On constate aussi une forme de légèreté et d’humour dans la mode Patou 2.0. Sur un ton décalé, la maison a récemment collaboré avec Barbapapa réveillant un semblant de nostalgie chez les Millenials. En résumé, Henry crée en tout complicité avec la cliente car il s’adresse directement à elle. Pour lui, une marque n’est pas un produit, mais une femme.
Une mode pour une femme du quotidien
Qui porte du Patou ? Dans l’esprit du designer, c’est celle qui l’entoure ; une amie, un membre de sa famille, une collègue. Dans la réalité, elle est partout car il a besoin de voir pour qui il crée en la croisant à la sortie d’un métro ou au détour d’une terrasse de café.

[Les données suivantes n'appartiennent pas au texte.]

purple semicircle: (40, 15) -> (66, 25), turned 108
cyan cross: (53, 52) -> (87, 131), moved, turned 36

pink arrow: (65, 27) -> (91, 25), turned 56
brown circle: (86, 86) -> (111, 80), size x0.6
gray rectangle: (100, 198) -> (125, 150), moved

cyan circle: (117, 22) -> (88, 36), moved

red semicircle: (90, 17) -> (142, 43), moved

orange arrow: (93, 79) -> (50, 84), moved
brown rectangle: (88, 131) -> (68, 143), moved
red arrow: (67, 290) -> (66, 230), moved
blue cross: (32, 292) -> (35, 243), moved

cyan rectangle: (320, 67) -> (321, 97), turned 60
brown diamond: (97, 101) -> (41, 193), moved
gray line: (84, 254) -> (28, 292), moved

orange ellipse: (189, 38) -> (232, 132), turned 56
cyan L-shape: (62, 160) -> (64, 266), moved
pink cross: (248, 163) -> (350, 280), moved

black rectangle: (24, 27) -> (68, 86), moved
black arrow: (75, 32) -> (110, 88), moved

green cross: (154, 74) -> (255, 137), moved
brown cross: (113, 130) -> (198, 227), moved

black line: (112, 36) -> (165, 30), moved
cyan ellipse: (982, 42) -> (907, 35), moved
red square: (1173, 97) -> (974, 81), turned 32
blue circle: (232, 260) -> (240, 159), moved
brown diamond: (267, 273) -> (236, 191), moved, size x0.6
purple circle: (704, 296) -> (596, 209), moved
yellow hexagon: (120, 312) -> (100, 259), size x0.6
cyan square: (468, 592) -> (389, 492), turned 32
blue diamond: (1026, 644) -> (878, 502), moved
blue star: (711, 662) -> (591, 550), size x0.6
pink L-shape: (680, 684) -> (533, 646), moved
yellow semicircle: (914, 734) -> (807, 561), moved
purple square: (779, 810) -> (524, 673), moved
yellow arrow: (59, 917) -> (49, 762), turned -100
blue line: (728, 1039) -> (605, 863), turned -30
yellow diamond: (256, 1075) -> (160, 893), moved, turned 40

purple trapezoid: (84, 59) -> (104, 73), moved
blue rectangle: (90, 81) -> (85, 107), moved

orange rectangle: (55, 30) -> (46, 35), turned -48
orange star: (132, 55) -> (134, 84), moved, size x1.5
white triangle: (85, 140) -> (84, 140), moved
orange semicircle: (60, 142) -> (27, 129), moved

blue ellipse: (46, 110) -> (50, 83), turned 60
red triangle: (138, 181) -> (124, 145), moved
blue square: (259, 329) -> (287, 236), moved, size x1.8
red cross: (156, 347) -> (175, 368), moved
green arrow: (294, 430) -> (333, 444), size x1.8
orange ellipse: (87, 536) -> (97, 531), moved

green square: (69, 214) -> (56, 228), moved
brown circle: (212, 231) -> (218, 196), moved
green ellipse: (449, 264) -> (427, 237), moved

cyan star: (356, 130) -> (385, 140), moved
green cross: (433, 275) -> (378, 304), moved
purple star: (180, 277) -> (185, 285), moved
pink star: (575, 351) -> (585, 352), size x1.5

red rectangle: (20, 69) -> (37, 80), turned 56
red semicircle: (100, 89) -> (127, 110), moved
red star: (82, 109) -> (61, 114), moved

Cette figure à la fois chic et sportive se repère ainsi dans la rue, libre et en mouvement. Plutôt rive droite, plutôt rive gauche ? Ça, on ne le sait pas. D’ailleurs, le nouveau siège se trouve sur l’île de la cité au centre même de Paris comme pour renoncer à prendre parti. Car il faut tout de même l’avouer, on reconnaît cette parisienne dans les collections, mais sans tomber dans le cliché. Davantage versatile, elle transforme volontiers son allure ultra-féminine en une allure plus pratique, plus Patou.
Pour relancer la maison française après 30 ans de silence, il fallait tout refaire ou presque. Ce challenge, Guillaume Henry le relève avec aisance depuis 4 ans. Plus qu’une marque, Patou traduit aujourd’hui un état d’esprit, moderne certes, mais surtout joyeux et c’est tout ce dont la mode avait besoin.